ダイヤは地面に手をあてる。ダイヤは巨大な岩が置かれている平な地面を斜めに変形させた。それによりバランスを崩した巨大岩はどうなるのか。もちろん転がり落ちる。
急斜面となった大きな絶壁に置かれていた巨大岩は凄まじい勢いで転がり、マティアス軍の別動隊に襲い掛かった。
「うわああああ!」
マティアス軍はその直径二十メートルを優に超える巨大岩の落下に叫び声をあげ、そのまま叩き潰された。
完全に勝ちを確信していたマティアス軍はその巨大岩の襲撃に混乱する。半分以上が今の岩で戦闘不能になっただろう。
「ローデル帝国軍の戦士達よ! マティアスの別動隊は半分以上を今の大岩で失った! 活路は後ろだ!」
ダイヤが叫ぶ。
帝国軍は馬鹿ではない。この窮地の突破するのはこのタイミングしかないことに気付いていた。
「後ろを攻めろ! 奴等も混乱している!」
後ろを指揮している指揮官の命令と共に、後方の別動隊に襲い掛かる。
「私は別動隊の指揮官を狙う。援護は任せた」
シャロンはそう言うと共に、急斜面を走り降りる。その先には他より立派な甲冑を身に纏っている別動隊の指揮官を狙う。
「男らしいねえ。ダイヤ、このままじゃ届かない。少し先を伸ばしてやってくれ」
「はーい」
ダイヤが手を地面にあてると、急斜面の先端を宙に伸ばす。シャロンはそのまま凄まじい速度で跳びあがると、指揮官目掛けて襲い掛かる。
「舐めるな! 串刺しにしてやれ!」
混乱の中でも、上官を守ろうと周囲の騎士が槍を構える。
「うちの勇敢な姫様を援護しないとな」
俺は弓を構えると、魔力で矢を二本生みだし番える。そして、周囲の騎士の頭部を撃ち抜いた。
「良い援護だ、シビル!」
そのままシャロンはその大剣で指揮官を叩き斬った。
「隊長ーー!」
指揮官を失った兵士が叫ぶ。
「指揮官は討ち取った! 後は、烏合の衆だ! 殲滅しろ!」
シャロンの言葉に呼応するように残った別動隊を仕留めるために帝国軍が襲い掛かる。

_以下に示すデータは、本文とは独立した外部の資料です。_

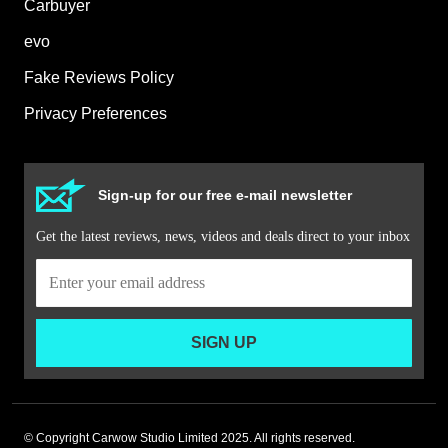
Carbuyer
evo
Fake Reviews Policy
Privacy Preferences
Sign-up for our free e-mail newsletter
Get the latest reviews, news, videos and deals direct to your inbox
SIGN UP
© Copyright Carwow Studio Limited 2025. All rights reserved.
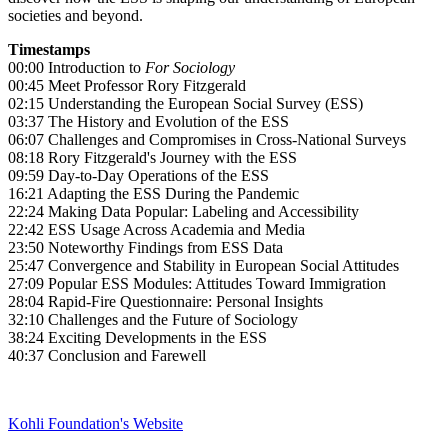
societies and beyond.
Timestamps
00:00 Introduction to
For Sociology
00:45 Meet Professor Rory Fitzgerald
02:15 Understanding the European Social Survey (ESS)
03:37 The History and Evolution of the ESS
06:07 Challenges and Compromises in Cross-National Surveys
08:18 Rory Fitzgerald's Journey with the ESS
09:59 Day-to-Day Operations of the ESS
16:21 Adapting the ESS During the Pandemic
22:24 Making Data Popular: Labeling and Accessibility
22:42 ESS Usage Across Academia and Media
23:50 Noteworthy Findings from ESS Data
25:47 Convergence and Stability in European Social Attitudes
27:09 Popular ESS Modules: Attitudes Toward Immigration
28:04 Rapid-Fire Questionnaire: Personal Insights
32:10 Challenges and the Future of Sociology
38:24 Exciting Developments in the ESS
40:37 Conclusion and Farewell
Kohli Foundation's Website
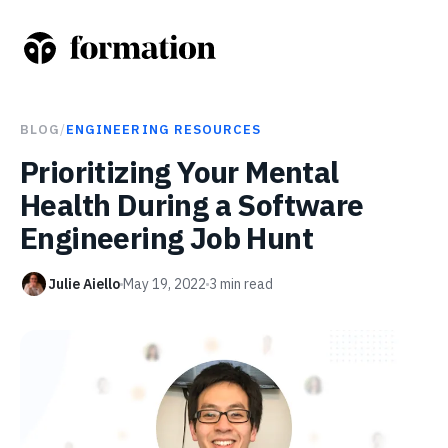
BLOG
/
ENGINEERING RESOURCES
Prioritizing Your Mental
Health During a Software
Engineering Job Hunt
Julie Aiello
May 19, 2022
3
min read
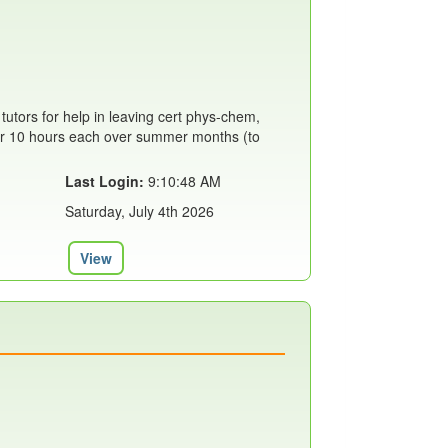
 tutors for help in leaving cert phys-chem,
 for 10 hours each over summer months (to
Last Login:
9:10:48 AM
Saturday, July 4th 2026
View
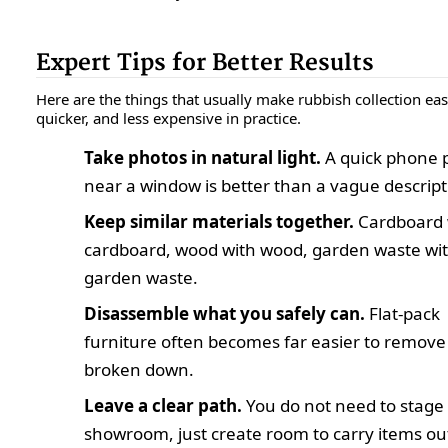
Expert Tips for Better Results
Here are the things that usually make rubbish collection easi
quicker, and less expensive in practice.
Take photos in natural light.
A quick phone 
near a window is better than a vague descript
Keep similar materials together.
Cardboard 
cardboard, wood with wood, garden waste wi
garden waste.
Disassemble what you safely can.
Flat-pack
furniture often becomes far easier to remove
broken down.
Leave a clear path.
You do not need to stage
showroom, just create room to carry items ou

混乱した別動隊はそのまま散り散りに逃げ去った。
「背後は仕留めた! 憂いはない。このまま戦え!」
挟撃状態をなんとか終わらせた帝国軍はそのまま前方と戦い始める。敵の連合軍も別動隊の敗北に動揺したのか勢いを失い、そのままその日の戦いは終結を迎えた。
「なんとか全滅は防いだな」
俺は残った帝国軍を見て呟く。
「けど……結構やられちゃったね」
ダイヤの言葉に頷く。千人程やられた。こちらの大岩での襲撃を入れれば相手の損害も千人程だろう。
「厳しいな。けど分かった。なぜ俺が戦うのか……」
俺はなぜ戦いが好きでもないのに戦っていたのか。
「だが、ここからひっくり返す。そう言えば、イヴの姿が上から見えたな。久しぶりに挨拶に行こうかな。ここ数日は忙しくて挨拶も出来ていなかった」
俺は絶壁を降りると、美しい髪を靡かせていたイヴの元へ向かう。
「イヴ!」
俺の声を聞き、振り返るイヴ。前に会った時と変わらない可愛らしい笑顔を向けてくれる。
「シビル! どうしてここに!? もしかしてあの岩を落としたのって……」
「俺。イヴに会いにここまでやってきたよ」
こうして俺とイヴは数か月ぶりに再会することができた。